■ **Written task**: The entries that follow should be duplicated in full, without a single alteration.
::: Input records
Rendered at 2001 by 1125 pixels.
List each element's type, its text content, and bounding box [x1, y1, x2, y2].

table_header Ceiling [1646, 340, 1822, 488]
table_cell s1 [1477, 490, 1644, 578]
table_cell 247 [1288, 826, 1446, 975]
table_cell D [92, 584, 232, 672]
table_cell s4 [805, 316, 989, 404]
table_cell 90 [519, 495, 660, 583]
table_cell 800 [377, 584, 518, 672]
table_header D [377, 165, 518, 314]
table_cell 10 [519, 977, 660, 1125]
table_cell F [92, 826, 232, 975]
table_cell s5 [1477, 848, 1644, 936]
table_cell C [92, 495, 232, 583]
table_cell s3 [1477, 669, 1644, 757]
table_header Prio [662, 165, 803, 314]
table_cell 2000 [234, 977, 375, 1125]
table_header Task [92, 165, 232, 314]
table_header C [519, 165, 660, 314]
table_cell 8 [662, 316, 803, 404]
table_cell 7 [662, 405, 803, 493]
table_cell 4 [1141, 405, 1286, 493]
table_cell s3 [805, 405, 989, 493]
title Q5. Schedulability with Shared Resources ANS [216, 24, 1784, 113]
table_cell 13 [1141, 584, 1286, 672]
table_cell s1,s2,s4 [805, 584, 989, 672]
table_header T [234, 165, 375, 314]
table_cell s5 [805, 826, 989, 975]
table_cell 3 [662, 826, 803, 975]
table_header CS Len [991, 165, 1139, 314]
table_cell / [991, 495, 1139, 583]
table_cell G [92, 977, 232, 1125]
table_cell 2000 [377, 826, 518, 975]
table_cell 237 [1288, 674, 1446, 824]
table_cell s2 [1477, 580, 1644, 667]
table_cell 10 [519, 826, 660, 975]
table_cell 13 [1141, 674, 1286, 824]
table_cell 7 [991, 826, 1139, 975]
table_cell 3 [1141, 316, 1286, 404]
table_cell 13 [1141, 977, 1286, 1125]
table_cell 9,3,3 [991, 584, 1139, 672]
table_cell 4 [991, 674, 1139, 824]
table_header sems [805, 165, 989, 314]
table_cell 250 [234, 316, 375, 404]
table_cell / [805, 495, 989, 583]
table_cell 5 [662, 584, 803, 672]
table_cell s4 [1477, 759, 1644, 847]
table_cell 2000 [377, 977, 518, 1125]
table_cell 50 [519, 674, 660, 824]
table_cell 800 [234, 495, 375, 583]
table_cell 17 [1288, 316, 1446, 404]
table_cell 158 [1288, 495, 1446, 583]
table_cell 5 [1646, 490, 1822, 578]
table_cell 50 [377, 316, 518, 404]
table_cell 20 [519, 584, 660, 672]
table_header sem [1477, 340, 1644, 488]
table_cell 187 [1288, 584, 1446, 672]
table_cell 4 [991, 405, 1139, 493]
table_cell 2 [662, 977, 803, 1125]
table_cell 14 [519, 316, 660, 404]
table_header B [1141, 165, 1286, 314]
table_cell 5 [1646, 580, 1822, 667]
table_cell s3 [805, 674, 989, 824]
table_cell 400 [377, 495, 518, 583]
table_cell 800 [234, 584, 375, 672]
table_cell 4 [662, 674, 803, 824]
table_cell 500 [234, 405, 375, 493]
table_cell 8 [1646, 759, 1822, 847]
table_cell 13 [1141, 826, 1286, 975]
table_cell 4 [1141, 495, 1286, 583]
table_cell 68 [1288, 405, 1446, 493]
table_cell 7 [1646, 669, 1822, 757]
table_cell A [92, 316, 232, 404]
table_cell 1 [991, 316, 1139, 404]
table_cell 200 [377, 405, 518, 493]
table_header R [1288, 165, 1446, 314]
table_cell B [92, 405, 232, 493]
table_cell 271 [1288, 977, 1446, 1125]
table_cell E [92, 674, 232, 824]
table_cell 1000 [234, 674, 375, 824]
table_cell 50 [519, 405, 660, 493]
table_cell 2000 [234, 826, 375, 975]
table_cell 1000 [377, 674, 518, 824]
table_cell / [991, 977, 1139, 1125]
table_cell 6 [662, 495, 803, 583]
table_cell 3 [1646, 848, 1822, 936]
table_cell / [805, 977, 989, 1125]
::::::
■ **Output of the exercise**:
Rendered at 2001 by 1125 pixels.
List each element's type, its text content, and bounding box [x1, y1, x2, y2].

table_header Ceiling [1646, 340, 1822, 488]
table_cell s1 [1477, 490, 1644, 578]
table_cell 247 [1288, 826, 1446, 975]
table_cell D [92, 584, 232, 672]
table_cell s4 [805, 316, 989, 404]
table_cell 90 [519, 495, 660, 583]
table_cell 800 [377, 584, 518, 672]
table_header D [377, 165, 518, 314]
table_cell 10 [519, 977, 660, 1125]
table_cell F [92, 826, 232, 975]
table_cell s5 [1477, 848, 1644, 936]
table_cell C [92, 495, 232, 583]
table_cell s3 [1477, 669, 1644, 757]
table_header Prio [662, 165, 803, 314]
table_cell 2000 [234, 977, 375, 1125]
table_header Task [92, 165, 232, 314]
table_header C [519, 165, 660, 314]
table_cell 8 [662, 316, 803, 404]
table_cell 7 [662, 405, 803, 493]
table_cell 4 [1141, 405, 1286, 493]
table_cell s3 [805, 405, 989, 493]
title Q5. Schedulability with Shared Resources ANS [216, 24, 1784, 113]
table_cell 13 [1141, 584, 1286, 672]
table_cell s1,s2,s4 [805, 584, 989, 672]
table_header T [234, 165, 375, 314]
table_cell s5 [805, 826, 989, 975]
table_cell 3 [662, 826, 803, 975]
table_header CS Len [991, 165, 1139, 314]
table_cell / [991, 495, 1139, 583]
table_cell G [92, 977, 232, 1125]
table_cell 2000 [377, 826, 518, 975]
table_cell 237 [1288, 674, 1446, 824]
table_cell s2 [1477, 580, 1644, 667]
table_cell 10 [519, 826, 660, 975]
table_cell 13 [1141, 674, 1286, 824]
table_cell 7 [991, 826, 1139, 975]
table_cell 3 [1141, 316, 1286, 404]
table_cell 13 [1141, 977, 1286, 1125]
table_cell 9,3,3 [991, 584, 1139, 672]
table_cell 4 [991, 674, 1139, 824]
table_header sems [805, 165, 989, 314]
table_cell 250 [234, 316, 375, 404]
table_cell / [805, 495, 989, 583]
table_cell 5 [662, 584, 803, 672]
table_cell s4 [1477, 759, 1644, 847]
table_cell 2000 [377, 977, 518, 1125]
table_cell 50 [519, 674, 660, 824]
table_cell 800 [234, 495, 375, 583]
table_cell 17 [1288, 316, 1446, 404]
table_cell 158 [1288, 495, 1446, 583]
table_cell 5 [1646, 490, 1822, 578]
table_cell 50 [377, 316, 518, 404]
table_cell 20 [519, 584, 660, 672]
table_header sem [1477, 340, 1644, 488]
table_cell 187 [1288, 584, 1446, 672]
table_cell 4 [991, 405, 1139, 493]
table_cell 2 [662, 977, 803, 1125]
table_cell 14 [519, 316, 660, 404]
table_header B [1141, 165, 1286, 314]
table_cell 5 [1646, 580, 1822, 667]
table_cell s3 [805, 674, 989, 824]
table_cell 400 [377, 495, 518, 583]
table_cell 800 [234, 584, 375, 672]
table_cell 4 [662, 674, 803, 824]
table_cell 500 [234, 405, 375, 493]
table_cell 8 [1646, 759, 1822, 847]
table_cell 13 [1141, 826, 1286, 975]
table_cell 4 [1141, 495, 1286, 583]
table_cell 68 [1288, 405, 1446, 493]
table_cell 7 [1646, 669, 1822, 757]
table_cell A [92, 316, 232, 404]
table_cell 1 [991, 316, 1139, 404]
table_cell 200 [377, 405, 518, 493]
table_header R [1288, 165, 1446, 314]
table_cell B [92, 405, 232, 493]
table_cell 271 [1288, 977, 1446, 1125]
table_cell E [92, 674, 232, 824]
table_cell 1000 [234, 674, 375, 824]
table_cell 50 [519, 405, 660, 493]
table_cell 2000 [234, 826, 375, 975]
table_cell 1000 [377, 674, 518, 824]
table_cell / [991, 977, 1139, 1125]
table_cell 6 [662, 495, 803, 583]
table_cell 3 [1646, 848, 1822, 936]
table_cell / [805, 977, 989, 1125]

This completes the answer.